Rocco B. Commisso: “We haven’t finalized the plans. In one way or another, we want to play next year.” (FrontRowSoccer.com Photo)
By Michael Lewis
FrontRowSoccer.com Editr
NEW YORK — An incarnation of the Cosmos will be back in 2019, although team owner Rocco B. Commisso doesn’t know in which form.
He would love to have the Cosmos return to play in the North American Soccer League, although that appears to be unlikely. The league is in hiatus for at least a year after the U.S. Soccer Federation rescinded its Division II status.
During a halftime interview during Cosmos B’s 3-2 loss to FC Motown in the National Premier Soccer League playoffs at the Columbia University stadium that is named after him, Commisso said that the team will return in 2019 “in one way or another.”
“We haven’t finalized the plans,” he added. “In one way or another, we want to play next year.”
When asked whether it will be the A team, the Cosmos in a professional league, Commisso replied, “We don’t know if it’s the A team, the B team, the C team. We don’t know yet.”
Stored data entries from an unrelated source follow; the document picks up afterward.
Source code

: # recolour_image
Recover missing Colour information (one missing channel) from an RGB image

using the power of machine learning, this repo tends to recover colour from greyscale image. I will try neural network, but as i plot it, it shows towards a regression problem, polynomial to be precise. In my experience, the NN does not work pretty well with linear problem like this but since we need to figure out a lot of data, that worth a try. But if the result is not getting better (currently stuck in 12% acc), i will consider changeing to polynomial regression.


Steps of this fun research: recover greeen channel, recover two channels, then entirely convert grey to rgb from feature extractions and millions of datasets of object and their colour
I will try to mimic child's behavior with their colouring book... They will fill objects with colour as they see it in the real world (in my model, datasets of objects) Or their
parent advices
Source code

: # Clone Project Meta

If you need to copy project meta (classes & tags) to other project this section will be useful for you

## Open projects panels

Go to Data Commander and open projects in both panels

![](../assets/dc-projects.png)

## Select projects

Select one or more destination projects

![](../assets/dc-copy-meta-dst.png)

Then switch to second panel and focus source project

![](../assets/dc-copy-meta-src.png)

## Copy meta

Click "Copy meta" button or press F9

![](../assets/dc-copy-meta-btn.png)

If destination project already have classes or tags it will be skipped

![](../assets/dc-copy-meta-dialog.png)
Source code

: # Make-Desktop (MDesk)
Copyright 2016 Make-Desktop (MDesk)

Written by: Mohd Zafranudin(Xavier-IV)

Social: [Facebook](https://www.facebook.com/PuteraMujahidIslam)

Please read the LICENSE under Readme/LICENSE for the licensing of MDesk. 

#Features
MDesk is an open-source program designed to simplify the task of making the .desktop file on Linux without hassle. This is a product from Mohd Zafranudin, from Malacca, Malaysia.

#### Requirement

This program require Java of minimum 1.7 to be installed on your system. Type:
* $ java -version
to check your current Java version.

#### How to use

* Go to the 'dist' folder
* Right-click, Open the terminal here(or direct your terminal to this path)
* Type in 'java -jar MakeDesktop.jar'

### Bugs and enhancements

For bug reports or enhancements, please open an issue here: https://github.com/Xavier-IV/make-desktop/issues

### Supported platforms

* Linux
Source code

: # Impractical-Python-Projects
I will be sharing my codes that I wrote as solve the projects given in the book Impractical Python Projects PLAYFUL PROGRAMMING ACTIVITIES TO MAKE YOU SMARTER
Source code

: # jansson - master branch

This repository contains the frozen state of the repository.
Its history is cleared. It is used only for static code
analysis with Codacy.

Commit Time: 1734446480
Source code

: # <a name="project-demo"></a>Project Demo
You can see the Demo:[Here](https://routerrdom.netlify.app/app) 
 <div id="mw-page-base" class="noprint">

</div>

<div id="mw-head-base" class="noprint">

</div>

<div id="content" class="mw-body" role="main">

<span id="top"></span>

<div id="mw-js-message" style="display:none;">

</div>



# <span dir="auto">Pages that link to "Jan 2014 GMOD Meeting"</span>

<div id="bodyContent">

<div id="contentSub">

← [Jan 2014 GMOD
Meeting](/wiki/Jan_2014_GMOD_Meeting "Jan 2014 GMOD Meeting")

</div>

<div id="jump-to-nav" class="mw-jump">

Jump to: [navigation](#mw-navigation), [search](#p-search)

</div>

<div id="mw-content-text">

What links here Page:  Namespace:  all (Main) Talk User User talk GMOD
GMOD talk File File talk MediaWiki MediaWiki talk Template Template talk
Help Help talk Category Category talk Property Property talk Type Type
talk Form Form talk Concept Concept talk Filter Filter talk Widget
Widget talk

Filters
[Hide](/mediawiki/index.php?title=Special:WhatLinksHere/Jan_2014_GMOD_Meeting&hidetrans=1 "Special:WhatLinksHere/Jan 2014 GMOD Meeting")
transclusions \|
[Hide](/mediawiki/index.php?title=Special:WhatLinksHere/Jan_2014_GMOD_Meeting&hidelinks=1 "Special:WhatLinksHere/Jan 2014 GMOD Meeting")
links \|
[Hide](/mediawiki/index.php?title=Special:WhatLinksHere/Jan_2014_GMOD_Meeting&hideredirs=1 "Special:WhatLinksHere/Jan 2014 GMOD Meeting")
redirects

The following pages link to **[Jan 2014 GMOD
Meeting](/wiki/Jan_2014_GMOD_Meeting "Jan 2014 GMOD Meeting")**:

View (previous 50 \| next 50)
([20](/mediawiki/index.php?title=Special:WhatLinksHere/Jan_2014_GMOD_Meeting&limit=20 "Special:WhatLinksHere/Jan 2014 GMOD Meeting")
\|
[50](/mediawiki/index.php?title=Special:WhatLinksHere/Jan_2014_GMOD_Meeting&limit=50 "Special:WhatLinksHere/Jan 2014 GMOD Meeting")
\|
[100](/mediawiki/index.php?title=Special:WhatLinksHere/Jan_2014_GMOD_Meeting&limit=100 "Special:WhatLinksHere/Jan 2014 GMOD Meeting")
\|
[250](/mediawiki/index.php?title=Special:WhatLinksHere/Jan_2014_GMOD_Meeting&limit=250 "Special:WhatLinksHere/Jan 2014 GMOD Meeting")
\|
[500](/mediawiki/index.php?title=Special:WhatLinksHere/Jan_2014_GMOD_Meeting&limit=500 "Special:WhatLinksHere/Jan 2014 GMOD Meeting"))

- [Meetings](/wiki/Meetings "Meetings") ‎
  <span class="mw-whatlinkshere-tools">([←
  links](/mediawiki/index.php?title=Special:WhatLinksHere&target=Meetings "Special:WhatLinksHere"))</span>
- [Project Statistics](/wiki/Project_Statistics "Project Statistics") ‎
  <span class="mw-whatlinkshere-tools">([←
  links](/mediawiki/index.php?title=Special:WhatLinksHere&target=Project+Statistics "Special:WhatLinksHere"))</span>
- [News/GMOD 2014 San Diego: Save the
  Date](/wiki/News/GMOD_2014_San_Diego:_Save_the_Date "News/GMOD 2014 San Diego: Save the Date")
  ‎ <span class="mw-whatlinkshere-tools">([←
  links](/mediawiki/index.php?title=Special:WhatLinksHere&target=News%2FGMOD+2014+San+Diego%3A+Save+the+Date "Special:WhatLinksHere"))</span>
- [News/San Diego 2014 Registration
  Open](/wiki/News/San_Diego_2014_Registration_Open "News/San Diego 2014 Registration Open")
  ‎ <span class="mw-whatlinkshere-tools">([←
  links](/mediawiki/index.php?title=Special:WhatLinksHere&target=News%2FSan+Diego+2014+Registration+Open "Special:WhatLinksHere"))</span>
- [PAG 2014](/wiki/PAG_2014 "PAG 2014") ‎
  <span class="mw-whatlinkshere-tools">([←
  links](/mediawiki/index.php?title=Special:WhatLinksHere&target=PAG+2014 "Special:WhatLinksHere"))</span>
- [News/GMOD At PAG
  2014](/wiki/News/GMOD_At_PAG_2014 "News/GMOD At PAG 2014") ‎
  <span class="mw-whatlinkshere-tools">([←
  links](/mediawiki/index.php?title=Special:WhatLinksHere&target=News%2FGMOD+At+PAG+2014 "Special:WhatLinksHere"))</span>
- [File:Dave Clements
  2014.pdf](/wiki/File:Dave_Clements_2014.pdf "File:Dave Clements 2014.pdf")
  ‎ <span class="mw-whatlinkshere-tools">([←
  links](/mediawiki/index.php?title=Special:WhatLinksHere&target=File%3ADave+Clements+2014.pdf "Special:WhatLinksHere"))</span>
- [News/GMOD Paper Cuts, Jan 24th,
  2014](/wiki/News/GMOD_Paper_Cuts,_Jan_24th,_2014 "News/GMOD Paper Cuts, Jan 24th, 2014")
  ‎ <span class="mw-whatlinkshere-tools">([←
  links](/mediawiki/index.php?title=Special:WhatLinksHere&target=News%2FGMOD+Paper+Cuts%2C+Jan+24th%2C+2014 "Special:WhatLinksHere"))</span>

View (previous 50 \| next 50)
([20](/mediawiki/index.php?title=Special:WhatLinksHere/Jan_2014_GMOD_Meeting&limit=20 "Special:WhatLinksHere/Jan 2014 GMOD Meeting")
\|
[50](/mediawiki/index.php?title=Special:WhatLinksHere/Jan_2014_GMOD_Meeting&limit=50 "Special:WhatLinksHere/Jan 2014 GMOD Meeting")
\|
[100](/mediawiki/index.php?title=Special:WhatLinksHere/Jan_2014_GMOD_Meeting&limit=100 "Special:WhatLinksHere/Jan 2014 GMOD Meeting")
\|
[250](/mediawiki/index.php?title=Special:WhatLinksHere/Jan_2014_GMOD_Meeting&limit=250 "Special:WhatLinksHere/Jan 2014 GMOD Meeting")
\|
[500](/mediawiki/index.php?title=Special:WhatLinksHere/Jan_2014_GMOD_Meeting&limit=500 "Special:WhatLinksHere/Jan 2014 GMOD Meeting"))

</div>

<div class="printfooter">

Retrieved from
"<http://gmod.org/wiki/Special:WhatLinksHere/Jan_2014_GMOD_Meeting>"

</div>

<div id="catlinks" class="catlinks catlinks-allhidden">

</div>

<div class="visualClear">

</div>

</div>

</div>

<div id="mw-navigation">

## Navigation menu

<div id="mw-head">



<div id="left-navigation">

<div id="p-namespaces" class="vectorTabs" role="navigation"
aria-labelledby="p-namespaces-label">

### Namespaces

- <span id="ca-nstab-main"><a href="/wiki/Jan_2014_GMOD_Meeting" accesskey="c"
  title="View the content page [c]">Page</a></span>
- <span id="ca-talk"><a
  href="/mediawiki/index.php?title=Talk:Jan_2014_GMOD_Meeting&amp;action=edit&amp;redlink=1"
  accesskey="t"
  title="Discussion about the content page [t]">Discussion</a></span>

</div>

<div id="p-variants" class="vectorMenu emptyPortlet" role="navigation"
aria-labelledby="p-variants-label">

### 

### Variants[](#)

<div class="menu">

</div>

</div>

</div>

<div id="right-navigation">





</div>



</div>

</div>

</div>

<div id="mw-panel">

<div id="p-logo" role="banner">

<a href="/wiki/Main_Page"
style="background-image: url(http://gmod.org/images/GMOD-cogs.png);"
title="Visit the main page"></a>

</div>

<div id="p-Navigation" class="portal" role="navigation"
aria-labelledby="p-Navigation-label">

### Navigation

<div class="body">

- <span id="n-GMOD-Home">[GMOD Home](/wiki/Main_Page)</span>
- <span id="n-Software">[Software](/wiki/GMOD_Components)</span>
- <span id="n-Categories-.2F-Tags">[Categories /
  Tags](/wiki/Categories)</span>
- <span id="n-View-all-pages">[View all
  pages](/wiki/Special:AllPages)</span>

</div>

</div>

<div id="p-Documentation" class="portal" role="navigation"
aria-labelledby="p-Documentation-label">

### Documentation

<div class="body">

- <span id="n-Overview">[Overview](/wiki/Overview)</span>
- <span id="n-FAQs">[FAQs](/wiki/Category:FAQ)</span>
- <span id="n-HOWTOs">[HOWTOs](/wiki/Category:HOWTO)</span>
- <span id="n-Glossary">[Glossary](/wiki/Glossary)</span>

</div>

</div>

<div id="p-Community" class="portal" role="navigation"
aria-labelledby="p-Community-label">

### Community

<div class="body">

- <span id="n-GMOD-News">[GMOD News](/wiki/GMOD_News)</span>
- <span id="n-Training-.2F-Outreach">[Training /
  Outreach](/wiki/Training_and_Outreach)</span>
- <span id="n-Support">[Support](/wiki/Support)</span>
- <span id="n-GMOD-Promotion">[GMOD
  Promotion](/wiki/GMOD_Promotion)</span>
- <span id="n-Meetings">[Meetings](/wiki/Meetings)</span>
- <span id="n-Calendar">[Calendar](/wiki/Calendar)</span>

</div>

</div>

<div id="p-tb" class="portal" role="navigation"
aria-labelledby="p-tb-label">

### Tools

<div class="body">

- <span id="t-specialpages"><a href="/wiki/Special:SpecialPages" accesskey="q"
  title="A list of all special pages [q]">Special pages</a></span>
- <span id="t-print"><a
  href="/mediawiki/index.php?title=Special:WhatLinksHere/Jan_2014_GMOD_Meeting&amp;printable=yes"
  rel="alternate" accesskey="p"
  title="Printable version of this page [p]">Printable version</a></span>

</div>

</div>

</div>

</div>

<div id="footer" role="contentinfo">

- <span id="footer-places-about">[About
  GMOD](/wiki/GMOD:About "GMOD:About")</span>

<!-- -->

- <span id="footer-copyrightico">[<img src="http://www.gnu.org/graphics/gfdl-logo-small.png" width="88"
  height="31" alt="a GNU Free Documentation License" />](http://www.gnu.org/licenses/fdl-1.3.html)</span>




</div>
There has been talk of the NPSL, an amateur league, forming a professional league, but all it has been is talk until now.
Still, Commisso is committed on continuing the Cosmos tradition. He purchased the team prior to the 2017 NASL season and helped keep the league running.
Earlier this year Commisso proposed to the USSF that he would invest $500 million — $250 million of his own money — if the NASL could return. It was rejected by the federation.
During a USSF board of directors meeting via telephone May 27, it was determined that the league should follow the proper sanctioning process that has been around for more than a decade.
Commisso brought up the possibility of the USSF changing its mind.
“Or maybe someone from U.S. Soccer says, ‘There’s opportunities we should do something,’ ” he said. “We just can’t carry with the way we’ve been carrying on. The litigations, lawsuits and so on. There is also a game that needs to be played and the ball’s in their court.”
Cosmos B (12-1-1) captured the regular-season and playoff titles in the North Atlantic Conference.
“We had a very, very successful season this year,” Commisso said. “Win or lose tonight, I think you can call this an outstanding performance by the sporting staff of our club, starting with Joe Barone, who put the team together, and Carlos [Mendes], in his first year of coaching the team, and he’s had an outstanding record.”
Commisso recently put in a bid to purchase financially ailing A.C. Milan in Italy’s Serie A, from Chinese businessman Yonghong Li , but negotiations have hit a roadblock. Yonghong Li missed a deadline to pay back $37.6 million, so hedge fund Elliott Management has started the process to repossess his assets.